Un bambino che lasciasse la città nativa e vi tornasse dopo cinquant’anni, troverebbe bensì dei cambiamenti, ma non tali da togliere tutti i ricordi dell’infanzia. Per me invece, che avevo visto la mia città un giorno prima, l’impressione che ricevevo per quella trasformazione era oltre ogni dire indescrivibile.

Finalmente mi trovai dinanzi alla casa dalla quale ero uscito. Credo che i miei piedi mi guidassero istintivamente alla mia antica abitazione, poichè non mi rendevo conto di nulla. Quella casa però mi apparve tanto estranea, quanto qualunque altra della della città.

Se la porta ne fosse stata chiusa, non sarei entrato, pensando di non averne il diritto; ma essa cedette alla mia mano, e con passo incerto penetrai nell’appartamento. In quella solitudine mi sentivo male. Provai il bisogno di parlare con qualcuno ed in quell’istante giunse il soccorso.

Udii il fruscio di una tenda ed alzai gli occhi. Editta Leete stava dinanzi a me.

Sul suo bel viso si leggeva un sentimento di simpatia a mio riguardo.

«Che cosa è accaduto, signor West?» domandò essa. «Io era qui quando voi siete entrato, ho compresa la vostra afflizione e vedendovi sospirare non ho potuto tacere più a lungo.
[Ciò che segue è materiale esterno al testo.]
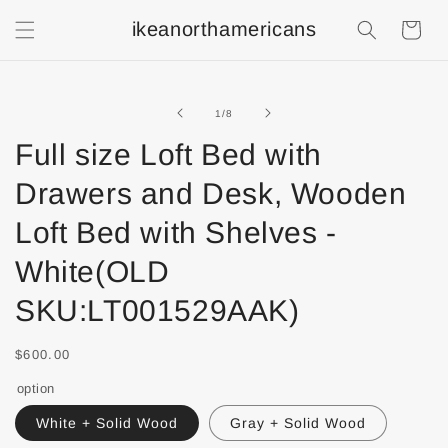
ikeanorthamericans
Shopping
Cart
of
1
/
8
Full size Loft Bed with
Drawers and Desk, Wooden
Loft Bed with Shelves -
White(OLD
SKU:LT001529AAK)
$600.00
option
White + Solid Wood
Gray + Solid Wood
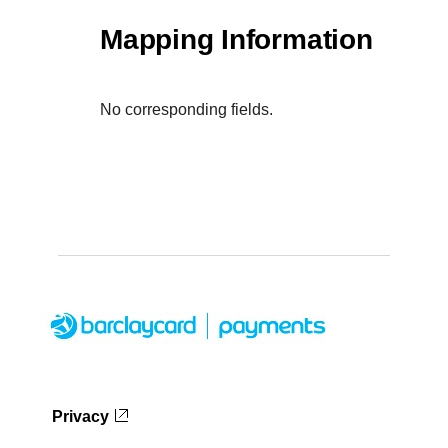
Mapping Information
No corresponding fields.
Privacy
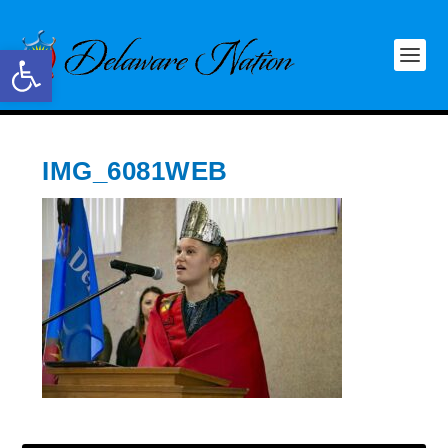
Open toolbar
IMG_6081WEB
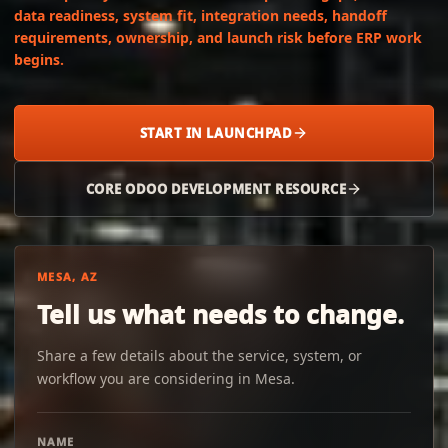
data readiness, system fit, integration needs, handoff
requirements, ownership, and launch risk before ERP work
begins.
START IN LAUNCHPAD
CORE ODOO DEVELOPMENT RESOURCE
MESA, AZ
Tell us what needs to change.
Share a few details about the service, system, or
workflow you are considering in Mesa.
NAME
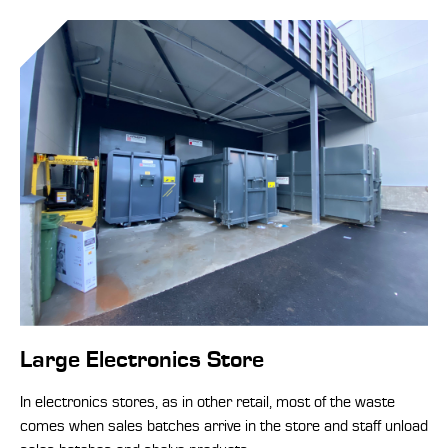
Large Electronics Store
In electronics stores, as in other retail, most of the waste
comes when sales batches arrive in the store and staff unload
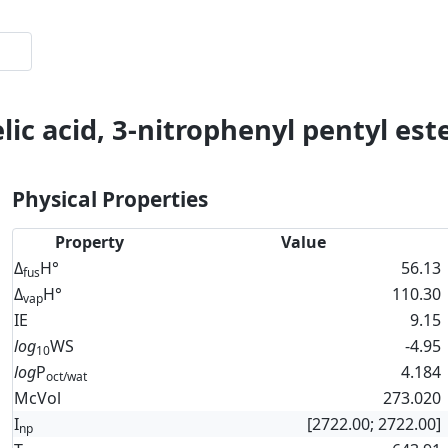
ic acid, 3-nitrophenyl pentyl est
Physical Properties
Property
Value
Δ
H°
56.13
fus
Δ
H°
110.30
vap
IE
9.15
log
WS
-4.95
10
log
P
4.184
oct/wat
McVol
273.020
I
[2722.00; 2722.00]
np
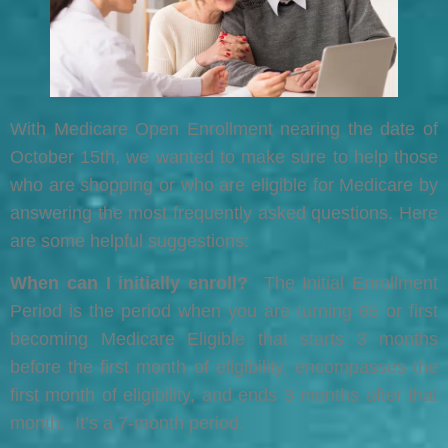
With Medicare Open Enrollment nearing the date of
October 15th, we wanted to make sure to help those
who are shopping or who are eligible for Medicare by
answering the most frequently asked questions. Here
are some helpful suggestions:
When can I initially enroll?
The Initial Enrollment
Period is the period when you are turning 65 or first
becoming Medicare Eligible that starts 3 months
before the first month of eligibility, encompasses the
first month of eligibility, and ends 3 months after that
month. It’s a 7-month period.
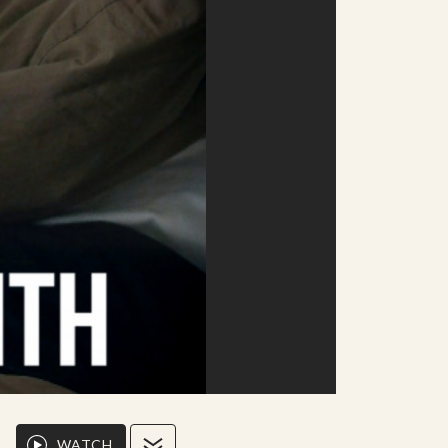
WATCH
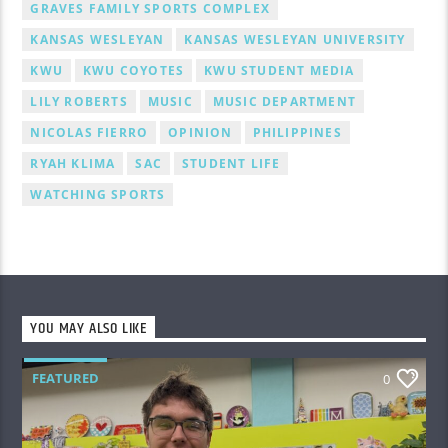
GRAVES FAMILY SPORTS COMPLEX
KANSAS WESLEYAN
KANSAS WESLEYAN UNIVERSITY
KWU
KWU COYOTES
KWU STUDENT MEDIA
LILY ROBERTS
MUSIC
MUSIC DEPARTMENT
NICOLAS FIERRO
OPINION
PHILIPPINES
RYAH KLIMA
SAC
STUDENT LIFE
WATCHING SPORTS
YOU MAY ALSO LIKE
FEATURED
0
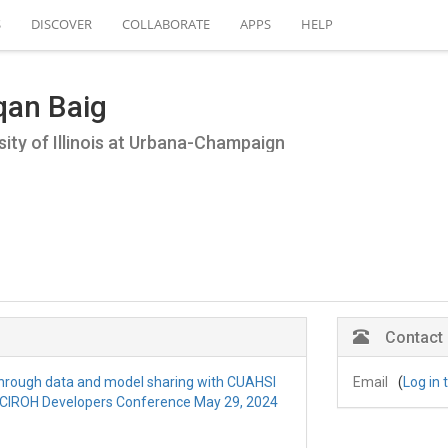
S
DISCOVER
COLLABORATE
APPS
HELP
qan Baig
sity of Illinois at Urbana-Champaign
Contact
 through data and model sharing with CUAHSI
Email
(
Log in 
 CIROH Developers Conference May 29, 2024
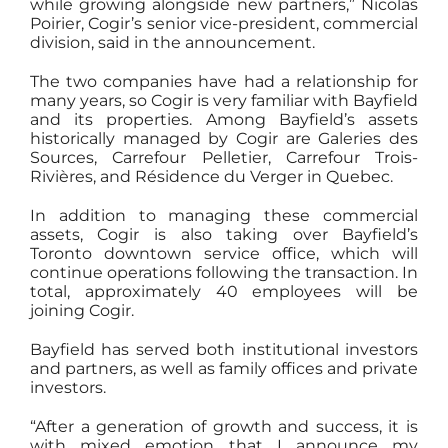
while growing alongside new partners,” Nicolas
Poirier, Cogir’s senior vice-president, commercial
division, said in the announcement.
The two companies have had a relationship for
many years, so Cogir is very familiar with Bayfield
and its properties. Among Bayfield’s assets
historically managed by Cogir are Galeries des
Sources, Carrefour Pelletier, Carrefour Trois-
Rivières, and Résidence du Verger in Quebec.
In addition to managing these commercial
assets, Cogir is also taking over Bayfield’s
Toronto downtown service office, which will
continue operations following the transaction. In
total, approximately 40 employees will be
joining Cogir.
Bayfield has served both institutional investors
and partners, as well as family offices and private
investors.
“After a generation of growth and success, it is
with mixed emotion that I announce my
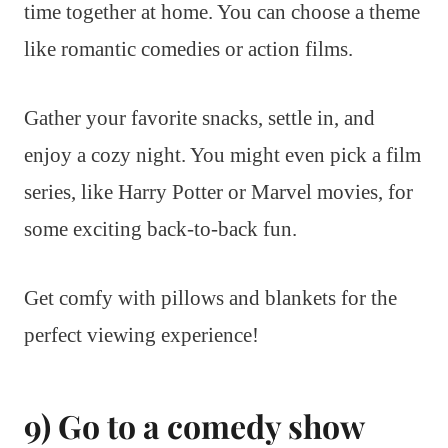
time together at home. You can choose a theme
like romantic comedies or action films.
Gather your favorite snacks, settle in, and
enjoy a cozy night. You might even pick a film
series, like Harry Potter or Marvel movies, for
some exciting back-to-back fun.
Get comfy with pillows and blankets for the
perfect viewing experience!
9) Go to a comedy show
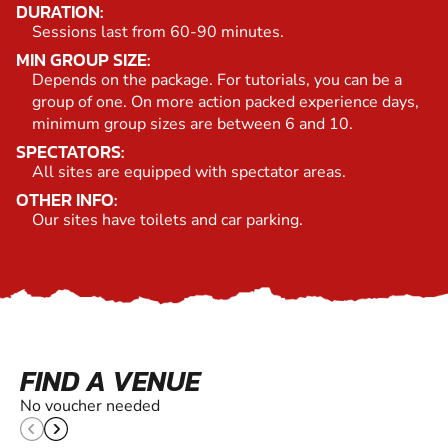
DURATION:
Sessions last from 60-90 minutes.
MIN GROUP SIZE:
Depends on the package. For tutorials, you can be a
group of one. On more action packed experience days,
minimum group sizes are between 6 and 10.
SPECTATORS:
All sites are equipped with spectator areas.
OTHER INFO:
Our sites have toilets and car parking.
FIND A VENUE
No voucher needed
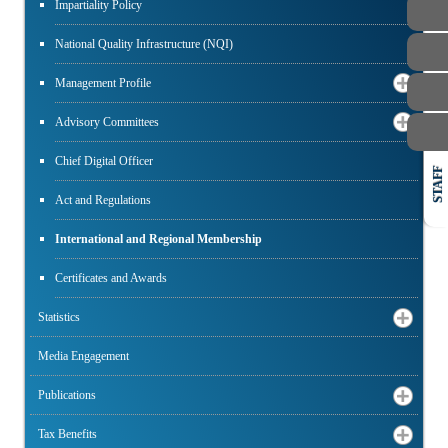
Impartiality Policy
National Quality Infrastructure (NQI)
Management Profile
Advisory Committees
Chief Digital Officer
STAFF
Act and Regulations
International and Regional Membership
Certificates and Awards
Statistics
Media Engagement
Publications
Tax Benefits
Posso prestarvi qualche aiuto?»

Essa, parlando, stese le mani involontariamente ed io l’afferrai e le strinsi fortemente come un uomo che in procinto di annegare si aggrappa alla corda salvatrice.

L’espressione di compassione che spirava da’ suoi begli occhi ricondusse in me la calma. La sua presenza mi tranquillò e mi confortò operando in me l’effetto di una bevanda miracolosa.